Com bons contatos nas escolas de samba do grupo Especial, a Estrela Cadente conseguiu que a Gaviões da Fiel emprestasse dois ursos gigantes, sobreviventes de desfiles de outrora. A dupla irá enfeitar o único carro alegórico da escola de Cidade Tiradentes que, aliás, também será emprestado. Sem barracão, os ursos quedaram-se na garagem de dona Gilce, cobertos com lona preta para não se desmancharem durante as eventuais chuvas de verão.

Quem também tem dormido no sofá da sala é a própria porta-bandeira da escola, Maria Cristina Barba, conhecida como Foguetão. Cabeleireira, manicure e designer de unhas, Foguetão parece ter o coração maior do que a Sapucaí. “Não sou igual à maioria.
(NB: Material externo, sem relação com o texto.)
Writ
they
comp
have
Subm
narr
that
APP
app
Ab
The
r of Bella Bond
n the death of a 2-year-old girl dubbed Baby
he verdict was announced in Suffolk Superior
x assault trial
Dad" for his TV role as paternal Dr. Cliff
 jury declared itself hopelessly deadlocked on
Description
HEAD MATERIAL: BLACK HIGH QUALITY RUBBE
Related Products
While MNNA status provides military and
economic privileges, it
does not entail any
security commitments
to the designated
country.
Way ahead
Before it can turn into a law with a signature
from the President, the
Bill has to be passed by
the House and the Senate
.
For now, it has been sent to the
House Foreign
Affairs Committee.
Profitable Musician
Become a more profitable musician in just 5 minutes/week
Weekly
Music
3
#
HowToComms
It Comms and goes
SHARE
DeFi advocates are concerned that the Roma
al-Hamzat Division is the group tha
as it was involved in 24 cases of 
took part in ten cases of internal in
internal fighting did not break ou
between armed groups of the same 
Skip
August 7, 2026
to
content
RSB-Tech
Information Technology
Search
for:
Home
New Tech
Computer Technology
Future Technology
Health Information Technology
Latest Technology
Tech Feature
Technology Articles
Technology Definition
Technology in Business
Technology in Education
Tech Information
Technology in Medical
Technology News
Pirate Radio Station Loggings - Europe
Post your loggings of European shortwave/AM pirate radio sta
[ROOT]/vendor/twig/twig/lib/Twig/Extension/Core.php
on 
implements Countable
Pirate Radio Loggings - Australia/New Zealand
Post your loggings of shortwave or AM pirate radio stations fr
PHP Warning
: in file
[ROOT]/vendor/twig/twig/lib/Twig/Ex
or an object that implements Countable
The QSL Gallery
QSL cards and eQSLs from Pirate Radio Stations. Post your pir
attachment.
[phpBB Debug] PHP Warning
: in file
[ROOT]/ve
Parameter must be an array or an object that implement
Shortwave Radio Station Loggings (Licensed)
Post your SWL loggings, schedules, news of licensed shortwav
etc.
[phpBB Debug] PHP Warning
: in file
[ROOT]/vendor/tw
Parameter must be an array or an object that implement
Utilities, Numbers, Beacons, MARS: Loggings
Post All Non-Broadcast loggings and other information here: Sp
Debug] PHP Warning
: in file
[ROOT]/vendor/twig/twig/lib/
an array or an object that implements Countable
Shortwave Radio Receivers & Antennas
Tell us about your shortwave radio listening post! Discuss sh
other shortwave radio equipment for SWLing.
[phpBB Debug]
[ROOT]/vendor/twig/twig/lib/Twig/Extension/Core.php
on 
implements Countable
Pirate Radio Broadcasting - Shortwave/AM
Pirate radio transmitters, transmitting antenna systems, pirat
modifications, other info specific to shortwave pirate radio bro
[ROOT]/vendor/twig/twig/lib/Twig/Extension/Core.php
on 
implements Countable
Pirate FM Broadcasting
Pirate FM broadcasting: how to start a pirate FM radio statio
Tenho o meu jeito, sou gordinha, mas sou possuidora de um segredo: tenho rodinhas nos pés que são capazes de me fazer rodar e rodar por toda a avenida.”

Foguetão é sempre uma das primeiras a chegar nos ensaios, está sempre disposta a ajudar nos últimos ajustes ou mesmo feliz em ir pra cozinha, encher de arroz, feijão e salsicha o prato de quem está se doando apenas por mais uma ilusão de carnaval.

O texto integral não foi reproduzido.